Wie viel Wandel halten Sie aus?

Je häufiger Veränderungsprozesse in Unternehmen angestoßen werden und je schneller sie vonstatten gehen, desto brisanter wird die Frage: Wie viel Veränderung und Wandel ist für Menschen, aber auch für Organisationen überhaupt leistbar? Fragen gibt es in diesem Zusammenhang eine ganze Menge, praktische Antworten aber erst in Ansätzen.

Vor zwei Jahren war die Firma noch ein eigenständiger Mittelbetrieb, vor einem Jahr wurde sie von einem Großunternehmen übernommen, welches heuer selbst wieder aufgekauft wurde. Da nicht jeder der angestammten Geschäftsbereiche zu den "Kernaktivitäten" des aktuellen Mutterkonzerns gehört, findet sich ein Teil der Belegschaft des ursprünglichen Unternehmens seit einem Monat outgesourct als eigenständige kleine GmbH wieder.

Wer bewegt sich schneller?

Auch wenn derart rasch wechselnde Eigentümerstrukturen mitsamt den damit einher gehenden Umbauten im Unternehmen nicht die Regel sind, eines ist heute bereits deutlich sichtbar: Die von Mitarbeitern früher oft beklagte Unbeweglichkeit vieler Firmen ("bürokratisch", "veränderungsresistent", "ein unbeweglicher Tanker") verkehrt sich zunehmend ins Gegenteil.

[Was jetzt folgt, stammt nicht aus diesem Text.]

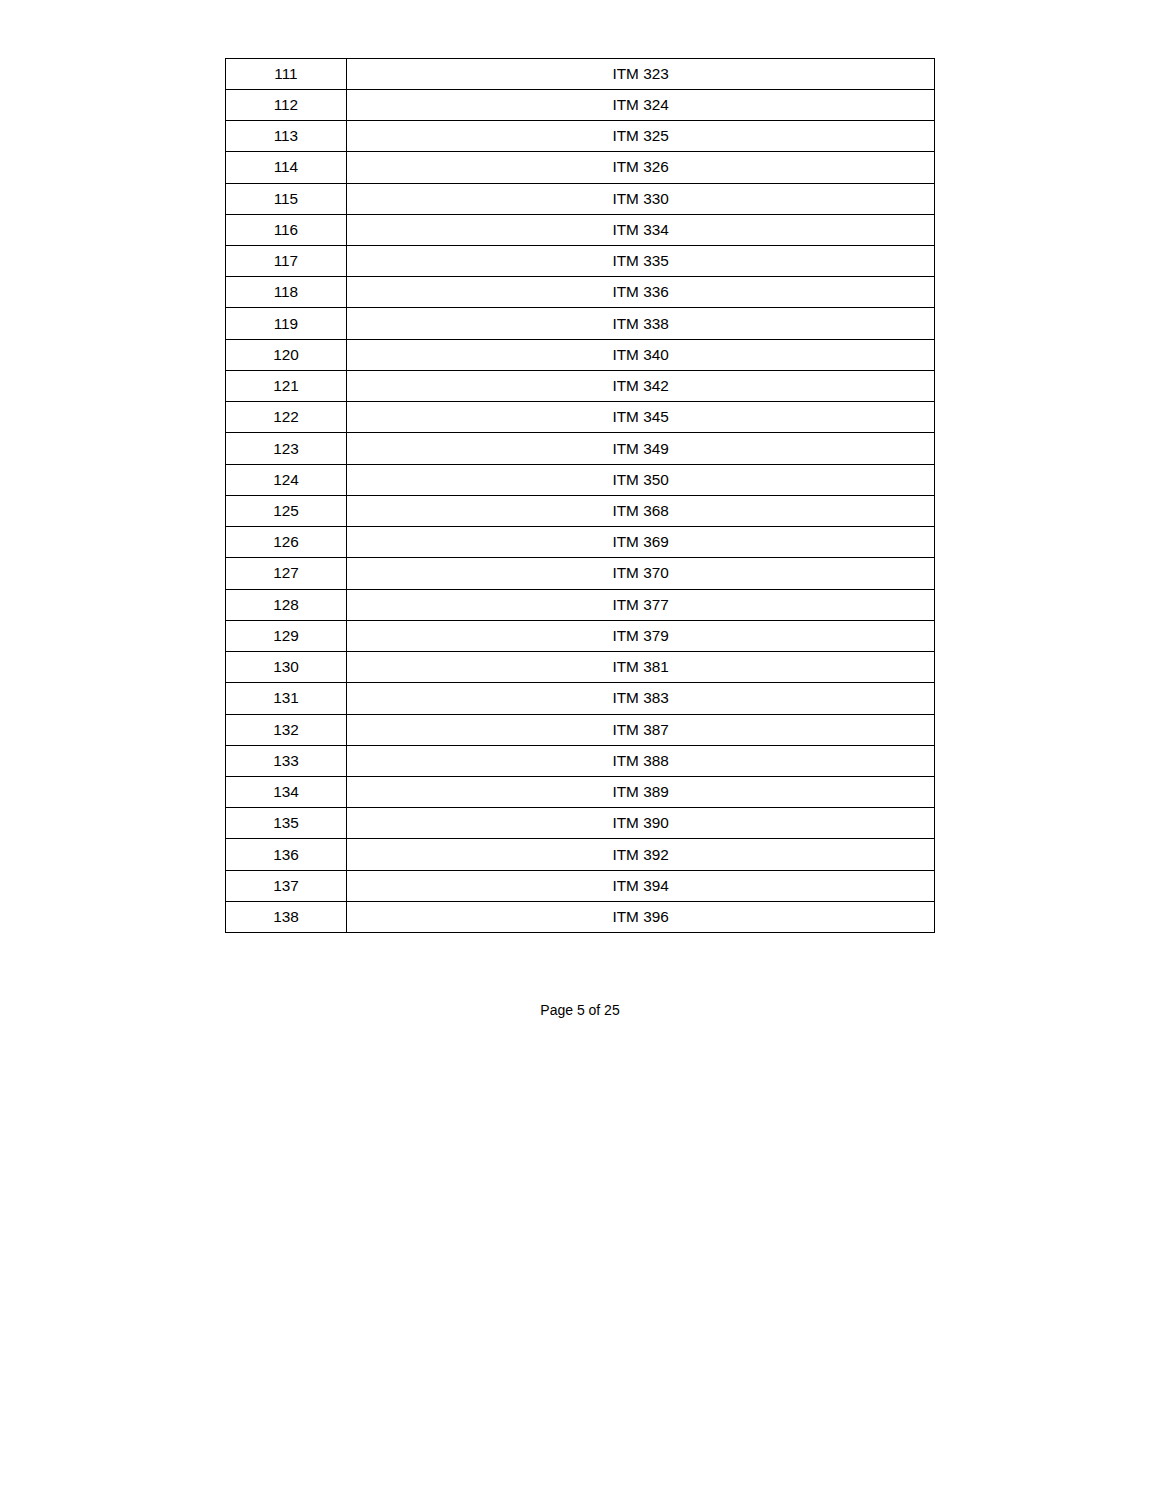| 111 | ITM 323 |
| 112 | ITM 324 |
| 113 | ITM 325 |
| 114 | ITM 326 |
| 115 | ITM 330 |
| 116 | ITM 334 |
| 117 | ITM 335 |
| 118 | ITM 336 |
| 119 | ITM 338 |
| 120 | ITM 340 |
| 121 | ITM 342 |
| 122 | ITM 345 |
| 123 | ITM 349 |
| 124 | ITM 350 |
| 125 | ITM 368 |
| 126 | ITM 369 |
| 127 | ITM 370 |
| 128 | ITM 377 |
| 129 | ITM 379 |
| 130 | ITM 381 |
| 131 | ITM 383 |
| 132 | ITM 387 |
| 133 | ITM 388 |
| 134 | ITM 389 |
| 135 | ITM 390 |
| 136 | ITM 392 |
| 137 | ITM 394 |
| 138 | ITM 396 |
Page 5 of 25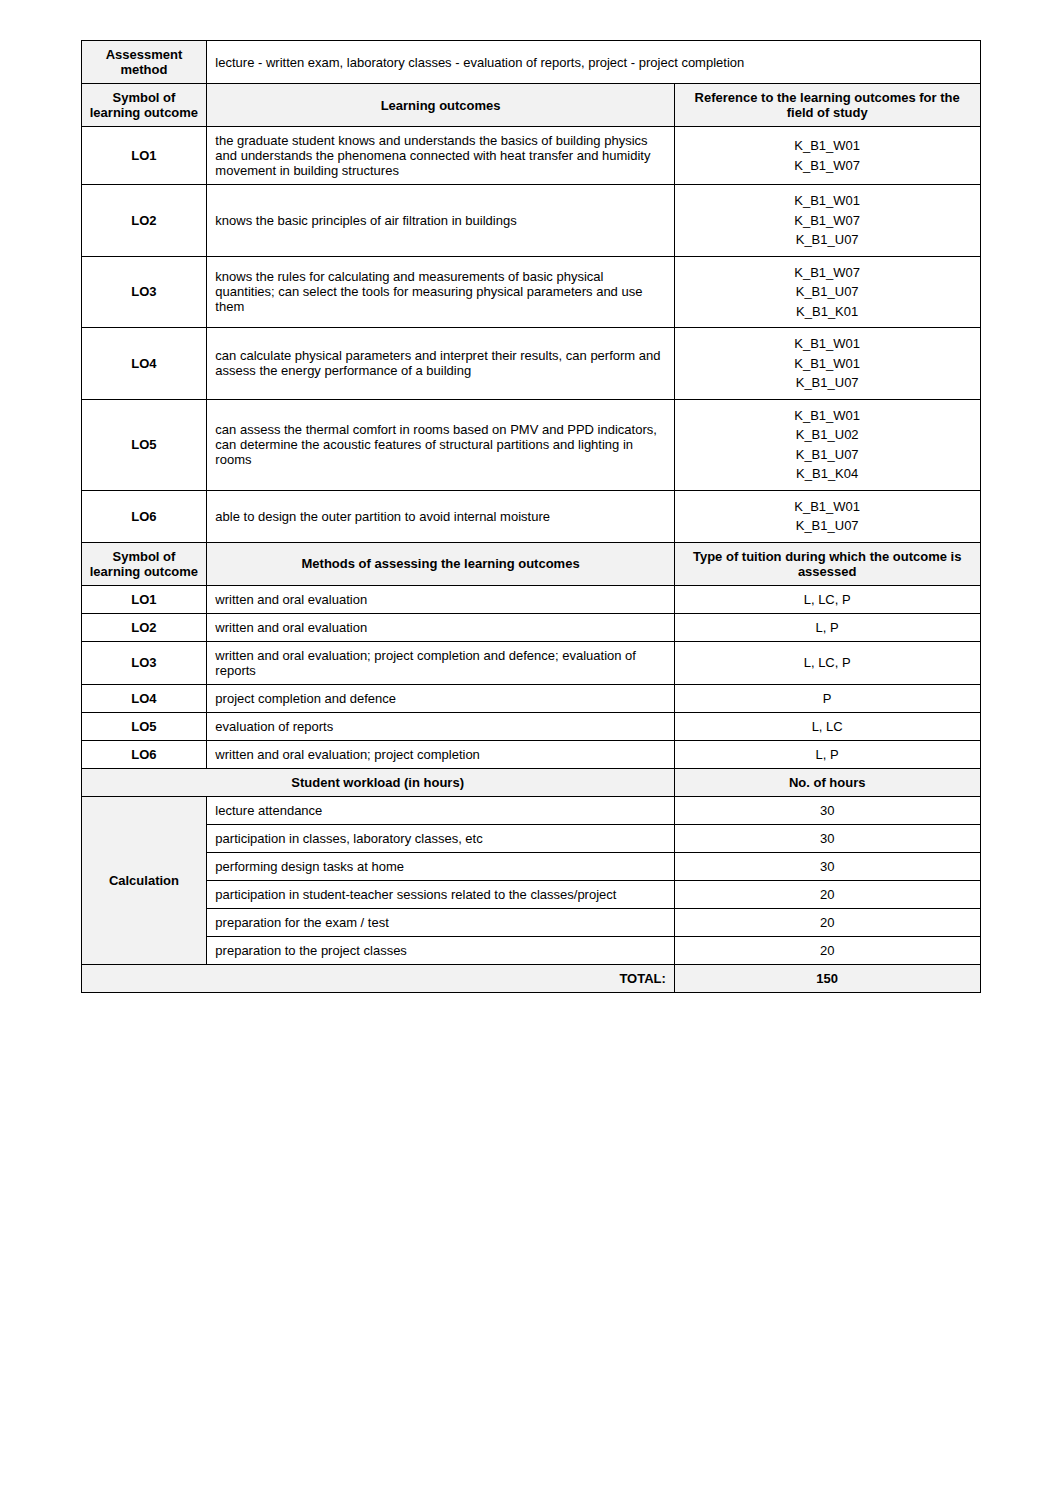| Assessment method | lecture - written exam, laboratory classes - evaluation of reports, project - project completion |
| Symbol of learning outcome | Learning outcomes | Reference to the learning outcomes for the field of study |
| LO1 | the graduate student knows and understands the basics of building physics and understands the phenomena connected with heat transfer and humidity movement in building structures | K_B1_W01 K_B1_W07 |
| LO2 | knows the basic principles of air filtration in buildings | K_B1_W01 K_B1_W07 K_B1_U07 |
| LO3 | knows the rules for calculating and measurements of basic physical quantities; can select the tools for measuring physical parameters and use them | K_B1_W07 K_B1_U07 K_B1_K01 |
| LO4 | can calculate physical parameters and interpret their results, can perform and assess the energy performance of a building | K_B1_W01 K_B1_W01 K_B1_U07 |
| LO5 | can assess the thermal comfort in rooms based on PMV and PPD indicators, can determine the acoustic features of structural partitions and lighting in rooms | K_B1_W01 K_B1_U02 K_B1_U07 K_B1_K04 |
| LO6 | able to design the outer partition to avoid internal moisture | K_B1_W01 K_B1_U07 |
| Symbol of learning outcome | Methods of assessing the learning outcomes | Type of tuition during which the outcome is assessed |
| LO1 | written and oral evaluation | L, LC, P |
| LO2 | written and oral evaluation | L, P |
| LO3 | written and oral evaluation; project completion and defence; evaluation of reports | L, LC, P |
| LO4 | project completion and defence | P |
| LO5 | evaluation of reports | L, LC |
| LO6 | written and oral evaluation; project completion | L, P |
| Student workload (in hours) | No. of hours |
| Calculation | lecture attendance | 30 |
| participation in classes, laboratory classes, etc | 30 |
| performing design tasks at home | 30 |
| participation in student-teacher sessions related to the classes/project | 20 |
| preparation for the exam / test | 20 |
| preparation to the project classes | 20 |
| TOTAL: | 150 |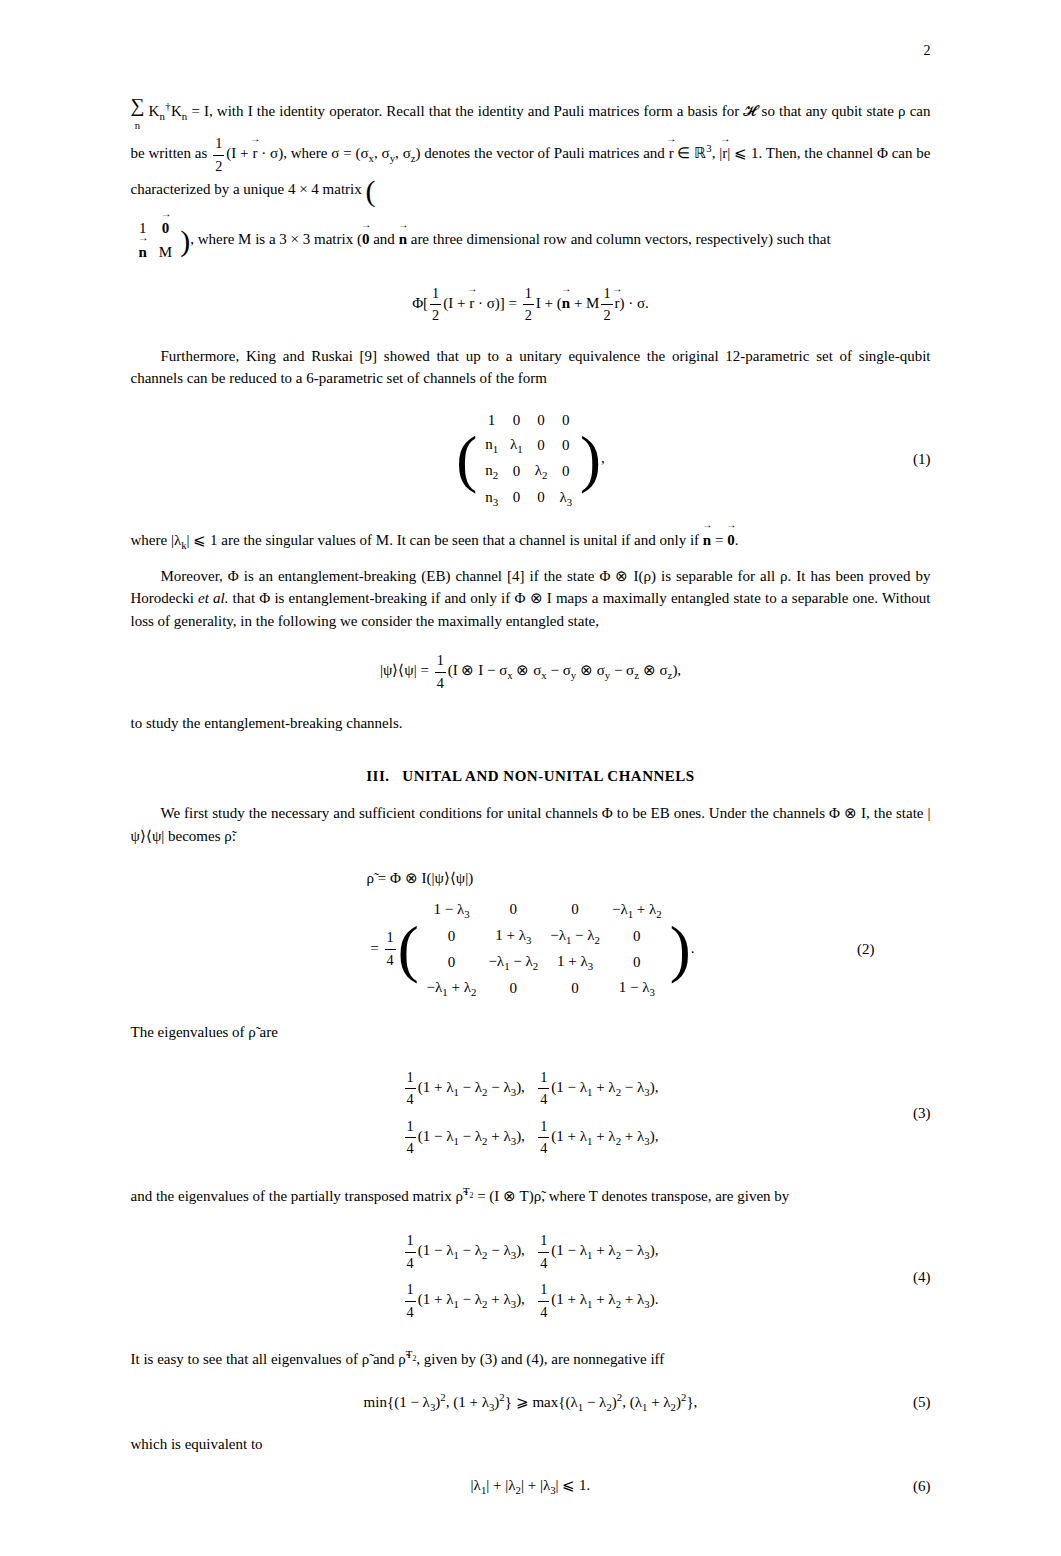2
∑n Kn†Kn = I, with I the identity operator. Recall that the identity and Pauli matrices form a basis for 𝓗 so that any qubit state ρ can be written as 12(I + r · σ), where σ = (σx, σy, σz) denotes the vector of Pauli matrices and r ∈ ℝ3, |r| ⩽ 1. Then, the channel Φ can be characterized by a unique 4 × 4 matrix (
| 1 | 0 |
| n | M |
), where M is a 3 × 3 matrix (0 and n are three dimensional row and column vectors, respectively) such that
Φ[12(I + r · σ)] = 12 I + (n + M12 r) · σ.
Furthermore, King and Ruskai [9] showed that up to a unitary equivalence the original 12-parametric set of single-qubit channels can be reduced to a 6-parametric set of channels of the form
(
| 1 | 0 | 0 | 0 |
| n 1 | λ 1 | 0 | 0 |
| n 2 | 0 | λ 2 | 0 |
| n 3 | 0 | 0 | λ 3 |
), (1)
where |λk| ⩽ 1 are the singular values of M. It can be seen that a channel is unital if and only if n = 0.
Moreover, Φ is an entanglement-breaking (EB) channel [4] if the state Φ ⊗ I(ρ) is separable for all ρ. It has been proved by Horodecki et al. that Φ is entanglement-breaking if and only if Φ ⊗ I maps a maximally entangled state to a separable one. Without loss of generality, in the following we consider the maximally entangled state,
|ψ⟩⟨ψ| = 14(I ⊗ I − σx ⊗ σx − σy ⊗ σy − σz ⊗ σz),
to study the entanglement-breaking channels.
III. UNITAL AND NON-UNITAL CHANNELS
We first study the necessary and sufficient conditions for unital channels Φ to be EB ones. Under the channels Φ ⊗ I, the state |ψ⟩⟨ψ| becomes ρ̃:
ρ̃ = Φ ⊗ I(|ψ⟩⟨ψ|)
= 14(
| 1 − λ 3 | 0 | 0 | −λ 1 + λ 2 |
| 0 | 1 + λ 3 | −λ 1 − λ 2 | 0 |
| 0 | −λ 1 − λ 2 | 1 + λ 3 | 0 |
| −λ 1 + λ 2 | 0 | 0 | 1 − λ 3 |
). (2)
The eigenvalues of ρ̃ are
14(1 + λ1 − λ2 − λ3), 14(1 − λ1 + λ2 − λ3),
14(1 − λ1 − λ2 + λ3), 14(1 + λ1 + λ2 + λ3),
(3)
and the eigenvalues of the partially transposed matrix ρ̃T2 = (I ⊗ T)ρ̃, where T denotes transpose, are given by
14(1 − λ1 − λ2 − λ3), 14(1 − λ1 + λ2 − λ3),
14(1 + λ1 − λ2 + λ3), 14(1 + λ1 + λ2 + λ3).
(4)
It is easy to see that all eigenvalues of ρ̃ and ρ̃T2, given by (3) and (4), are nonnegative iff
min{(1 − λ3)2, (1 + λ3)2} ⩾ max{(λ1 − λ2)2, (λ1 + λ2)2}, (5)
which is equivalent to
|λ1| + |λ2| + |λ3| ⩽ 1. (6)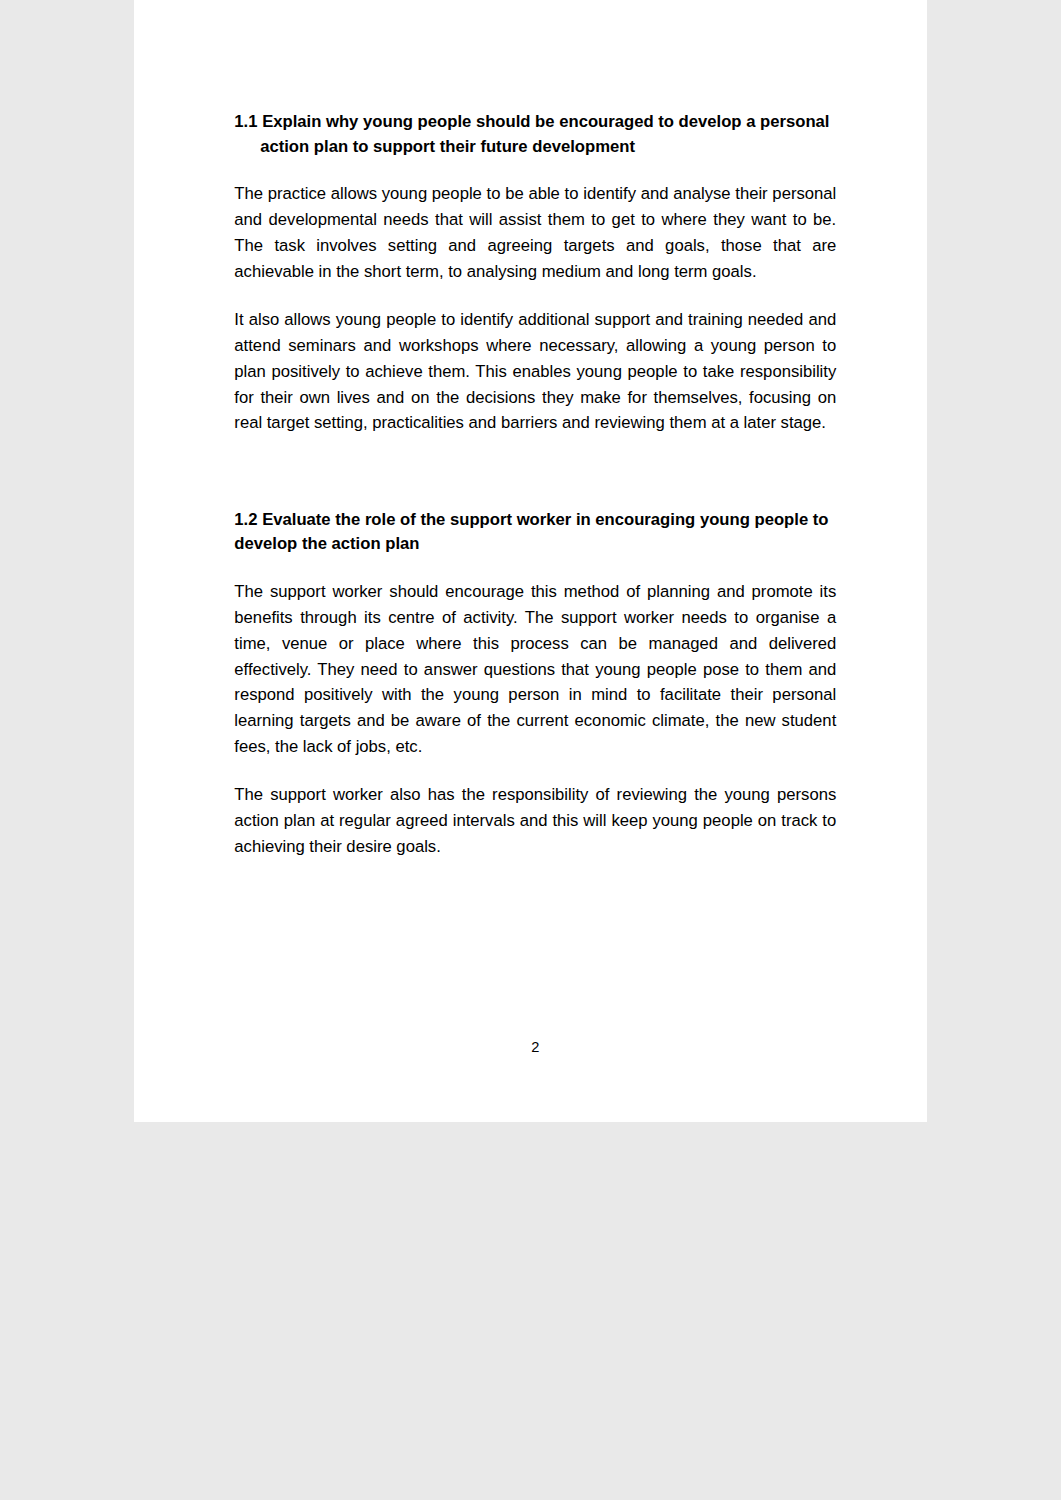1.1 Explain why young people should be encouraged to develop a personal action plan to support their future development
The practice allows young people to be able to identify and analyse their personal and developmental needs that will assist them to get to where they want to be. The task involves setting and agreeing targets and goals, those that are achievable in the short term, to analysing medium and long term goals.
It also allows young people to identify additional support and training needed and attend seminars and workshops where necessary, allowing a young person to plan positively to achieve them. This enables young people to take responsibility for their own lives and on the decisions they make for themselves, focusing on real target setting, practicalities and barriers and reviewing them at a later stage.
1.2 Evaluate the role of the support worker in encouraging young people to develop the action plan
The support worker should encourage this method of planning and promote its benefits through its centre of activity. The support worker needs to organise a time, venue or place where this process can be managed and delivered effectively. They need to answer questions that young people pose to them and respond positively with the young person in mind to facilitate their personal learning targets and be aware of the current economic climate, the new student fees, the lack of jobs, etc.
The support worker also has the responsibility of reviewing the young persons action plan at regular agreed intervals and this will keep young people on track to achieving their desire goals.
2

Litten Manager und Mitarbeiter in der Vergangenheit eher unter der Unbeweglichkeit von Organisationen, so haben heute immer mehr Menschen große Mühe, mit den "plötzlich wild gewordenen" Organisationen mitsamt ihren Zusammenschlüssen, Ausgliederungen, Restrukturierungen, Prozessoptimierungen und sonstigen Change-Programmen Schritt zu halten.

Damit stehen Unternehmen vor zwei neuen Herausforderungen: Einerseits gilt es Wege zu finden, um unterschiedliche Rhythmen und Geschwindigkeiten von Person und Organisation einander anzugleichen, damit es nicht zu "Herzrhythmusstörungen" mit möglicherweise fatalem Ausgang kommt, zum anderen gilt es Antworten darauf zu finden, wie schnell und wie oft Wandel überhaupt als gesund anzusehen ist und wann er für Personen und Organisationen zur Überlastung führt.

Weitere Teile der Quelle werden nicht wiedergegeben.